[Records supplied Boundary: Start]
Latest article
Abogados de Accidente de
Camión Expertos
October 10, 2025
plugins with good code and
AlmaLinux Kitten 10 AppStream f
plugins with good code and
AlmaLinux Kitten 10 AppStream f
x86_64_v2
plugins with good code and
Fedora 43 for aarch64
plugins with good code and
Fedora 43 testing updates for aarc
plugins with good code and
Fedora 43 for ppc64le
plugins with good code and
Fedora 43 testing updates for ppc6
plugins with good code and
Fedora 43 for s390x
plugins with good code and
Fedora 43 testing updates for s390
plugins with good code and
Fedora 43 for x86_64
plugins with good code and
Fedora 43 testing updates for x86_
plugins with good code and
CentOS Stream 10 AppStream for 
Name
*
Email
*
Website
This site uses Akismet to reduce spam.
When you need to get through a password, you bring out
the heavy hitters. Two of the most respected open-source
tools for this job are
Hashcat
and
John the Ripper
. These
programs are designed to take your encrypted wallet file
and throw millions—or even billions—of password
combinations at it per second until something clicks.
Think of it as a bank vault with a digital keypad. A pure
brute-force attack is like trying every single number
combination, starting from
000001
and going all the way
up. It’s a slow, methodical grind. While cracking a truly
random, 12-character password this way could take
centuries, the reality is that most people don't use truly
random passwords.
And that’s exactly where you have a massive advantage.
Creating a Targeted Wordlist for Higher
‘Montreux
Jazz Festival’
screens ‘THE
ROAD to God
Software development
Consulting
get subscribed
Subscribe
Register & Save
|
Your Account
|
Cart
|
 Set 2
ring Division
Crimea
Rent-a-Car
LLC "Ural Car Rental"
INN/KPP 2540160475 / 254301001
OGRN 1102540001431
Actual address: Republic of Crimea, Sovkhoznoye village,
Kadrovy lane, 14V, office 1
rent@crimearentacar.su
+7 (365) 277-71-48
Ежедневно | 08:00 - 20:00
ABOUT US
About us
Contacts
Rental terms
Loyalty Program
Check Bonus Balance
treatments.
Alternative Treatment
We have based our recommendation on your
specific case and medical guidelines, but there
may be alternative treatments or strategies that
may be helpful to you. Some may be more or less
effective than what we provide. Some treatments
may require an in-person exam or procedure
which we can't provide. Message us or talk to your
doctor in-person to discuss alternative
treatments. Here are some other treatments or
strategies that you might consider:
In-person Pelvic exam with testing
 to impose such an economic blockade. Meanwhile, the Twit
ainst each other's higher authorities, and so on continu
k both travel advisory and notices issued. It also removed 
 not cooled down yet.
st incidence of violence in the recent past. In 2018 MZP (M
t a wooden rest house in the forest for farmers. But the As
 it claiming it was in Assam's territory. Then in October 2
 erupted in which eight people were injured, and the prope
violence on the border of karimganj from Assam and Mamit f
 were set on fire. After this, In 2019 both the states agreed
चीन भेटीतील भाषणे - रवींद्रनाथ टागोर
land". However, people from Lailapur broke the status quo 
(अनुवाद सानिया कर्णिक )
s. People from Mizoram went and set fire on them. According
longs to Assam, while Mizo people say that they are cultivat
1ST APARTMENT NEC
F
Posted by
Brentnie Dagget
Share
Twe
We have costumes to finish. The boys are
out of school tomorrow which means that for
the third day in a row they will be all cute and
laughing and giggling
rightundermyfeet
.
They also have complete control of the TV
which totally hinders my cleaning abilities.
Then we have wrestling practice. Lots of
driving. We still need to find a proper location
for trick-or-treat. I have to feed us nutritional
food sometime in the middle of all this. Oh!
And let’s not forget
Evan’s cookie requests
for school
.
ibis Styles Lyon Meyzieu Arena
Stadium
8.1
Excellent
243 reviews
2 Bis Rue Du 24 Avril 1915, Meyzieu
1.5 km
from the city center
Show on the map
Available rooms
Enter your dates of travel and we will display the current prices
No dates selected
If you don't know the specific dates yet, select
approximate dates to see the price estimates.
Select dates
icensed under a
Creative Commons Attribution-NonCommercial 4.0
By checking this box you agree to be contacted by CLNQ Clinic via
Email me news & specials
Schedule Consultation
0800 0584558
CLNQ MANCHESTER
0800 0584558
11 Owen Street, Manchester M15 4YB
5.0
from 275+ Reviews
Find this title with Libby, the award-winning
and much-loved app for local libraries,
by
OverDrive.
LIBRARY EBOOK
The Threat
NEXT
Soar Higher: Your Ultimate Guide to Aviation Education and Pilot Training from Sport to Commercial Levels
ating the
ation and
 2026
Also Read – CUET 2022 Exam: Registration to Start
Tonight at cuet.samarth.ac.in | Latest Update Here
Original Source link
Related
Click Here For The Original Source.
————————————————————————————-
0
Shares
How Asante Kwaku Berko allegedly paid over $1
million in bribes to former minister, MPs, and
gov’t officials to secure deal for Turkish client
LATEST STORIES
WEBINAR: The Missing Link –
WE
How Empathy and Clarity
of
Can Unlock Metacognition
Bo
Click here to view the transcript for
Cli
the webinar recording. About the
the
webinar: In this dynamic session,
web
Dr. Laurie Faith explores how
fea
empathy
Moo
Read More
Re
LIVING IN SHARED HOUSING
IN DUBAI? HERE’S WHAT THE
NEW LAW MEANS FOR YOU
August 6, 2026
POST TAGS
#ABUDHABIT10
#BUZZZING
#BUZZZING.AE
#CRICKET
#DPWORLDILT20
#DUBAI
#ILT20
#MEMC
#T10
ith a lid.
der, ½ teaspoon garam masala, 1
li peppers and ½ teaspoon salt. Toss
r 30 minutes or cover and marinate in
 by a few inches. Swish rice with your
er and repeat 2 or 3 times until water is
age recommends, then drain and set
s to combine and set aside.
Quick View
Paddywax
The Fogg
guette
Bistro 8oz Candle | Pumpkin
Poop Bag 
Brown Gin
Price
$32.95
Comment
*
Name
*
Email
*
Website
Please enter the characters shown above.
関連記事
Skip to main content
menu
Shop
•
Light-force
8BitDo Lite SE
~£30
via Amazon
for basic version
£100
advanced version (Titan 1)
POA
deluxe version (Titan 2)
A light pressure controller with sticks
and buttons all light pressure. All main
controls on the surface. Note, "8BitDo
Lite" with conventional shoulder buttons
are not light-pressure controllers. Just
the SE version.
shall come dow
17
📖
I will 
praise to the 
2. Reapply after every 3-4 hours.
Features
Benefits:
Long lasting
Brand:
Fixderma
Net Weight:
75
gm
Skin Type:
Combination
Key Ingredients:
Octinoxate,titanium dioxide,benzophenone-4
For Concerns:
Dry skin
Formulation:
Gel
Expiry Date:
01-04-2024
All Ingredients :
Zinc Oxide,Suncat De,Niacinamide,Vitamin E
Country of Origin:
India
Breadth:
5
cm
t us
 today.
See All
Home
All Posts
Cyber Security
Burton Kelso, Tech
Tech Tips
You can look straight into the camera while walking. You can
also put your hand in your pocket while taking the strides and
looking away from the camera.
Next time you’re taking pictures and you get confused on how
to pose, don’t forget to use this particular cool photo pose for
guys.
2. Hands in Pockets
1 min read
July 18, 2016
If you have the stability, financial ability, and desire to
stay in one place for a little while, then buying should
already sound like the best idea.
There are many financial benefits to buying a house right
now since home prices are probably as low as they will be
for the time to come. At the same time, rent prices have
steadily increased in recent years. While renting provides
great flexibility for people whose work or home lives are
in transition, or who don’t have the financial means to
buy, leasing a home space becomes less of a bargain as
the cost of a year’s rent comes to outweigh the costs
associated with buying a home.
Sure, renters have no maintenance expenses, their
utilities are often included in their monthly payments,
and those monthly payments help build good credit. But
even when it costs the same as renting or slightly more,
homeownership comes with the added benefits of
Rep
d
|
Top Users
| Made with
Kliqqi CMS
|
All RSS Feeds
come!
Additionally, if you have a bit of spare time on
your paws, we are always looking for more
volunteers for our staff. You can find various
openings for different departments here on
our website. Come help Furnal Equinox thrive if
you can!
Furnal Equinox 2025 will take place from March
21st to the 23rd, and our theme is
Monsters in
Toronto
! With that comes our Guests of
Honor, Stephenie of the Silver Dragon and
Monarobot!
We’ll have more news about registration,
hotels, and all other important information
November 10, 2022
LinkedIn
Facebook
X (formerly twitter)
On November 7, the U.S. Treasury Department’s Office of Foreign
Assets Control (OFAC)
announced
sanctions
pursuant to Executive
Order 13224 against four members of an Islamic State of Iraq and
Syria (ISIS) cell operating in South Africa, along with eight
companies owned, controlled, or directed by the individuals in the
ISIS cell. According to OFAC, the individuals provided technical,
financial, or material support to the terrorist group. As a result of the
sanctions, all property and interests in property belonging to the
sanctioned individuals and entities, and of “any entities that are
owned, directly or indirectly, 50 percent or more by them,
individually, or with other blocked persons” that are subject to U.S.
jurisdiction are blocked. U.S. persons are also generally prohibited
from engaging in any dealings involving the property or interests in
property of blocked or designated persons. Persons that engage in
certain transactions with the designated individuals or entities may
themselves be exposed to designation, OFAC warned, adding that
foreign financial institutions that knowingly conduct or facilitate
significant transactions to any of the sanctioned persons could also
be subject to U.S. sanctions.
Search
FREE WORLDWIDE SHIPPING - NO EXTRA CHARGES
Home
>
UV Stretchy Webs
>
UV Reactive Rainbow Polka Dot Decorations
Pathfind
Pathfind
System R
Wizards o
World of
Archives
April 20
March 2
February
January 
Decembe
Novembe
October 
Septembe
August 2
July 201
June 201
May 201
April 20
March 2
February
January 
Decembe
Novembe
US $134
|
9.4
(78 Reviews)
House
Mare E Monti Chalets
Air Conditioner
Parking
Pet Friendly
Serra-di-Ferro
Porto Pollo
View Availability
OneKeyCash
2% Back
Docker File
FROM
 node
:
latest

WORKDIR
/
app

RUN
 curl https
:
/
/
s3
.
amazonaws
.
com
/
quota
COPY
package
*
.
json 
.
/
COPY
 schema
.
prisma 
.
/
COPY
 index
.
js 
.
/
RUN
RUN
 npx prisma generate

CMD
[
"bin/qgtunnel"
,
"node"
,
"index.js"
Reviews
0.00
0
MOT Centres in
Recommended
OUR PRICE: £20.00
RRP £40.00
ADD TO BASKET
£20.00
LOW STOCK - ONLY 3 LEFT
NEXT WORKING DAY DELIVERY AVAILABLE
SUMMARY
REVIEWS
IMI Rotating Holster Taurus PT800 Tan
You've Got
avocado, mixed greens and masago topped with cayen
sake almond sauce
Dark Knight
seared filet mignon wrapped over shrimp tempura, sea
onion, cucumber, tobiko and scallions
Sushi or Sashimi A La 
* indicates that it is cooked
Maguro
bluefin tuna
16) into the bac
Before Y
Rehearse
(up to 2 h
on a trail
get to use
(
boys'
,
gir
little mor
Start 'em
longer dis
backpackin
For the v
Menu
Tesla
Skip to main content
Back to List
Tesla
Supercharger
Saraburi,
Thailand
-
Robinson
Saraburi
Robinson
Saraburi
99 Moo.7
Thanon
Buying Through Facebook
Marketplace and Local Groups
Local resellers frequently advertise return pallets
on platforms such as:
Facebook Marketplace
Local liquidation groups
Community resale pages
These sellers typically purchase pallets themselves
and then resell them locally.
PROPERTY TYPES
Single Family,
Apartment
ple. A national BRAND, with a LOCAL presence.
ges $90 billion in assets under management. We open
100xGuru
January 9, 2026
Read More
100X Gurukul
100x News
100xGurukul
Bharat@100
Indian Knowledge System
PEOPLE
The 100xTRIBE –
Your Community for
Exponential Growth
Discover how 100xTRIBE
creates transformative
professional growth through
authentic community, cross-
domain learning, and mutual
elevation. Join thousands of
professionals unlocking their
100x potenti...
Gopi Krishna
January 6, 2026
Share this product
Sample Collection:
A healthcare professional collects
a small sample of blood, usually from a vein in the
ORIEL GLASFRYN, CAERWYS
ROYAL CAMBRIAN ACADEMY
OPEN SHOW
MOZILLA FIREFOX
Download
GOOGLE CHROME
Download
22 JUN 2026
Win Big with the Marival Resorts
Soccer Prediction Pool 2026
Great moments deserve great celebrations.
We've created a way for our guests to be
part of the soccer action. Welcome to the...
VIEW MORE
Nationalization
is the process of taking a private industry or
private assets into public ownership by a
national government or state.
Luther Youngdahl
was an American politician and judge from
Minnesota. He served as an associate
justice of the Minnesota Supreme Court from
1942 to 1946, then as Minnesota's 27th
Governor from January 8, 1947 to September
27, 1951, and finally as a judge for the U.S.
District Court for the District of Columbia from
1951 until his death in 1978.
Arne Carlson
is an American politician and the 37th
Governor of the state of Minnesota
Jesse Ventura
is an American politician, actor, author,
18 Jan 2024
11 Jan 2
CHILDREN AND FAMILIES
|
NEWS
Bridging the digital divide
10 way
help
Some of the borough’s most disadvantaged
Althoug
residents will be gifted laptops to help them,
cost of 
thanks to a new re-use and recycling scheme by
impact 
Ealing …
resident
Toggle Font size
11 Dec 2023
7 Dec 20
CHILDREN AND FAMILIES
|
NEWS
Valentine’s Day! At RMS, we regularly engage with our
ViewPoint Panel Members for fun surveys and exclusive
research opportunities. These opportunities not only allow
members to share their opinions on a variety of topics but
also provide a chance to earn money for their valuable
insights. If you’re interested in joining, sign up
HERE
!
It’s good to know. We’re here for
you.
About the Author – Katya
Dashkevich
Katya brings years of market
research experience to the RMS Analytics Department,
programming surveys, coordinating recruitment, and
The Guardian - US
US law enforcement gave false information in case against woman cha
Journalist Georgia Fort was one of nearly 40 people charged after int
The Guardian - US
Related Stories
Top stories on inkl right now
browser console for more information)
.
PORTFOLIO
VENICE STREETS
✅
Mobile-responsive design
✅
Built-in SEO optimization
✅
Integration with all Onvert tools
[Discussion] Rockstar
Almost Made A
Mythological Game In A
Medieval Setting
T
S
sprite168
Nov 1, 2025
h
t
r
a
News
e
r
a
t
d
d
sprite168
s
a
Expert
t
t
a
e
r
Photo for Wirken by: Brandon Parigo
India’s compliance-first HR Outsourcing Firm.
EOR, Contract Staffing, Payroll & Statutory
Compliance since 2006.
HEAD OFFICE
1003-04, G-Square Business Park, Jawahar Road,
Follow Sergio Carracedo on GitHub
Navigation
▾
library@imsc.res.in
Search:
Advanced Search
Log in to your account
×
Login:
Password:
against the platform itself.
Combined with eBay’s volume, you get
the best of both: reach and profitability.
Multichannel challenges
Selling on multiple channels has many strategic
[Records supplied Boundary: End]
- _What you have to do_
What lines in the material include the string "persons"? Pull each one out.

- _Solved problem_
individually, or with other blocked persons” that are subject to U.S.
jurisdiction are blocked. U.S. persons are also generally prohibited
property of blocked or designated persons. Persons that engage in
significant transactions to any of the sanctioned persons could also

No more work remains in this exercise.